**The task:** Print the entries in full, word for word, but not the pictures.

**Given records:**
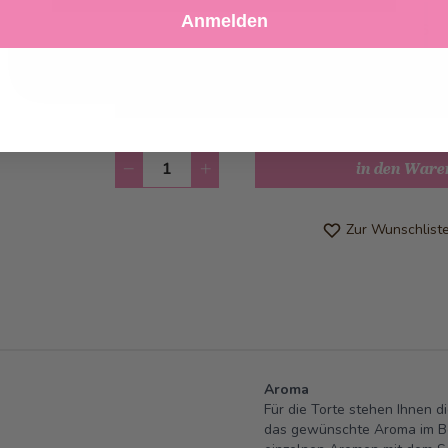
Anmelden
Ablehnen
Einstellungen anpassen
Abholung ab
Dienstag, 11.08.2026
Kann frühstens ab
Dienstag, 11.08.2
werden
Anzahl
in den Ware
Zur Wunschlist
Aroma
Für die Torte stehen Ihnen d
das gewünschte Aroma im Bes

**Output of the exercise:**
Anmelden
Ablehnen
Einstellungen anpassen
Abholung ab
Dienstag, 11.08.2026
Kann frühstens ab
Dienstag, 11.08.2
werden
Anzahl
in den Ware
Zur Wunschlist
Aroma
Für die Torte stehen Ihnen d
das gewünschte Aroma im Bes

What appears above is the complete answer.